There are so many classy owners, executives and players who could have kicked off the 1993 baseball season by appearing on your cover. If baseball is our national sport and represents a lot of what is good in America—reaching the top of one's profession through hard work, regardless of race, education or family background—then Steinbrenner represents the opposite.
Please do not kill into the trap, as so many in the media have, of publicizing the few who gain notoriety through phony bluster. There are so many decent people in baseball to honor with your cover.
JIM KAAT, Former player and current broadcaster
Give me a break. Steinbrenner ruined the Yankees and tried to do the same for the rest of baseball. His paying outrageous salaries for, at best, mediocre players has led to fan disgust.
Steinbrenner was kicked out of the game "for life." Pete Rose fans, take heart. Rose is a jerk, but he gave more to the game than Steinbrenner did.
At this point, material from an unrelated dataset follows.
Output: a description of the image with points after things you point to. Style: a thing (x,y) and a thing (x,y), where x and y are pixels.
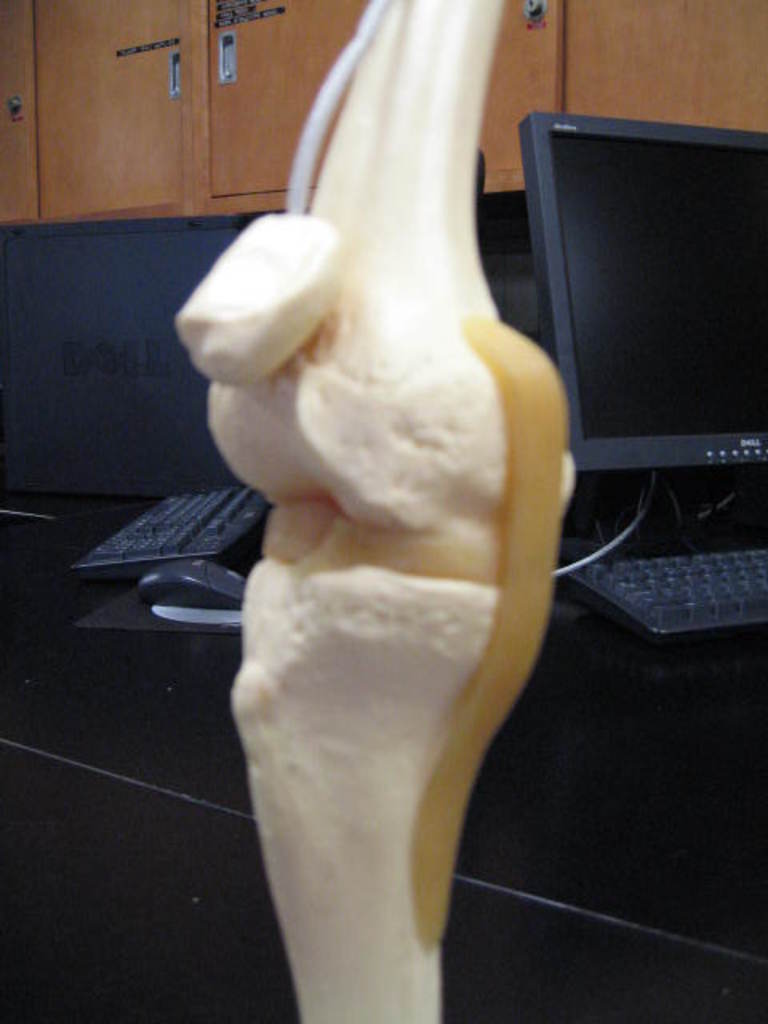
In the center of the image (364,655) we can see an object (385,594). In the background (643,458) there are computers (192,444), keyboards (206,515) and a mouse (190,617) placed on the table (44,785). In the background (643,79) there are cupboards (279,66).
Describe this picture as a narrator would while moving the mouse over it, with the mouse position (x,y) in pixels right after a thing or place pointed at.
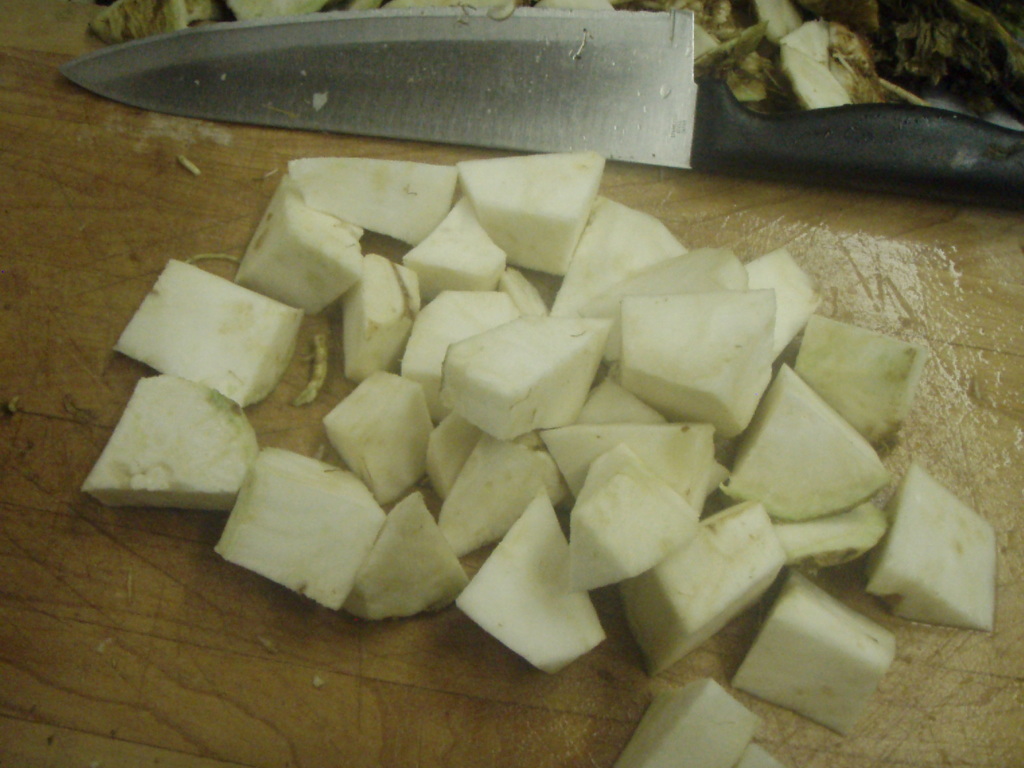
In the center of the image (674,502) there are chopped vegetables (514,348) on the table (75,236). There is a knife (651,98).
Steinbrenner's celebrated return to baseball proves my premise that he is no wimp and has the courage to speak his mind. Now we can look forward to more excitement and pizzazz. It was dull without George.
New Rochelle, N.Y.
The emotional struggles of Arizona State basketball star Ryneldi Becenti (A Woman of the People, March 1) puts into perspective the painful clash of values (independence versus assimilation) that the Navajo people and other Native Americans have faced for many decades. When you go to the Four Corners region of the Southwest you realize how truly amazing it is that Becenti got to college and is only a few months away from getting her degree. Thanks for reminding us that college sports can be fundamental to the success of many people.
Oak Park. Ill.
As a Navajo and former student-athlete at Window Rock High, I read Gary Smith's article with interest. Becenti is to be commended for her on-court success as well as for capitalizing on her basketball skills to further her education.
What's disturbing, though, is the tunnel vision that apparently still exists among the Navajo community leaders. While they are certainly correct in praising Becenti's athletic achievements and her positive representation of Navajos, they evidently still fail to understand that higher education, not athletics, is the Navajos' best avenue to a better life.